• **Task requirements**:
[a] Decide whether each statement below agrees with the forum thread on AI art, answering yes or no and quoting the words of the thread that settle it: (i) Machines that can paint what is shown on a screen already exist. (ii) Cobblers in NYC are described as rare. (iii) Shoe soles are said to wear out far faster for people in a walkable city.
[b] In the forum thread on AI art, what kind of problem does one reply call the need to understand every optical parameter?

• **Extract to read**:
You need to give some information about the scene to the network.
Camera settings is just a short hand to describe the field of view and depth of focus (at the very least). If you make that implicit you'd still need to give the network the steradians, focal length, circle of confusion, etc. etc. etc. that you want your image to use.
You'd need to understand everything in Hecht's Optics to tweak all the parameters of an AI generated image.
That's an implementation problem, not a technical or conceptual one. Diffusion models have shown that they can learn practically all of these things if you make them sufficiently big.
i dont think it would be a massive stretch of the imagination to be able to train a robotic arm to hold a brush and reproduce something that is on screen and do it really well.
Machines like that already exist but specifically with oil painting there is a lot of important information in how was the paint applied. So it is really really hard. Too many decisions in tools used, angles of the strokes, pressure, thickness of the color etc.
You might make painting that looks identical from far away but when you come close it will be completely different.
Nobody gets paid to be a telephone operator or a cobbler or a steeplejack anymore either. If new tools come along that automates and further commoditizes the production of art, I don't see the issue. Automatic driving for trucking, public transport, taxis would economically impact vastly more people, and everyone here seems to be cheering for that.
There's nothing special about art. People will still do it as a hobby, like they do with a lot of other dead trades and professions. In many ways I think the personal aspect of the creation and sharing with people you know is the special thing, rather than the creation or performance of a commercial success (not that I've had any experience with the latter, mind you). And I'm not against the mass consumption of art, just that it needn't be produced by people if it has the same entertainment value then that's great.
I grew up in a car dependent area and moved to a walkable big city in my teenage years, and only then became aware that cobblers were still a thing -- in fact, in NYC, they're not an obscure thing, but as common as bank branches.
I think that's why there's a lot of people online who think cobblers aren't a thing anymore. They're from car dependent areas. If you drive everywhere, shoe soles don't wear out much faster than shoe uppers anyway, so it doesn't make sense to care. But if you move to a walkable city, you'll suddenly find it quite economical, since the soles wear out far faster, and the cost of a sole replacement is less than a new pair of shoes, so you might replace the sole a couple times before discarding the shoe.

[Extracted text data from pages]

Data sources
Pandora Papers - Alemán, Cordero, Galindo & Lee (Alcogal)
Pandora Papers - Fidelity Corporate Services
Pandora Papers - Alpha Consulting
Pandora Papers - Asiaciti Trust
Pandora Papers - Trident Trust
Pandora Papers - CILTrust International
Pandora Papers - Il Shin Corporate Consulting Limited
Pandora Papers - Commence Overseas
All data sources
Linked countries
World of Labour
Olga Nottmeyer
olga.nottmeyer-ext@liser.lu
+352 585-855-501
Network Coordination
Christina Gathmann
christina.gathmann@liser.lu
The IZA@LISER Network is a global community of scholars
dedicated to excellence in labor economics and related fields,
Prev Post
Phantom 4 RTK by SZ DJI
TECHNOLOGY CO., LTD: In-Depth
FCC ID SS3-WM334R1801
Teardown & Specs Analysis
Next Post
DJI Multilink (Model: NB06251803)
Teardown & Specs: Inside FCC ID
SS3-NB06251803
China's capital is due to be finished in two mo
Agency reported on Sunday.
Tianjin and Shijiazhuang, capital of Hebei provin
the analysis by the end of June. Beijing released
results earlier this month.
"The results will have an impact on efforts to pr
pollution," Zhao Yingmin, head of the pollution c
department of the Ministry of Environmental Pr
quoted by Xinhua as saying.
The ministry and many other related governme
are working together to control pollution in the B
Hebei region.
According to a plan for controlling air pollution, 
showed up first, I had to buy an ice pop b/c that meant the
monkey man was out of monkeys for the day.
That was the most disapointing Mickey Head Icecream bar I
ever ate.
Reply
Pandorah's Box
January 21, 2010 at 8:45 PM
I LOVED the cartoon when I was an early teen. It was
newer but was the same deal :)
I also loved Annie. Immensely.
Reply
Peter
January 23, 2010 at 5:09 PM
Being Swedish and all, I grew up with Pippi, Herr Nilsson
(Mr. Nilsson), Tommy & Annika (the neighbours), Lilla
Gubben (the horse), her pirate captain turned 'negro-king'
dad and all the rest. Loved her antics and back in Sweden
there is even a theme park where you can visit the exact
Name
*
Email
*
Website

• **Completed exercise**:
[a]
(i) Yes: "Machines like that already exist"
(ii) No: "they're not an obscure thing, but as common as bank branches"
(iii) Yes: "since the soles wear out far faster"

[b] An implementation problem, not a technical or conceptual one.